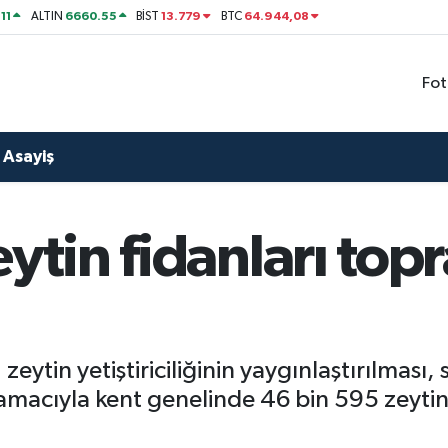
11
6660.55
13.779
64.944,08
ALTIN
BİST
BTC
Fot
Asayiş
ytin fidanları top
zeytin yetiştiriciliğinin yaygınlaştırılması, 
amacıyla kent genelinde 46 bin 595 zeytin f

#### [WHAT IS EXPECTED]
Give the data again exactly, image-free.

#### [PROBLEM SOLUTION]
11
6660.55
13.779
64.944,08
ALTIN
BİST
BTC
Fot
Asayiş
ytin fidanları top
zeytin yetiştiriciliğinin yaygınlaştırılması, 
amacıyla kent genelinde 46 bin 595 zeytin f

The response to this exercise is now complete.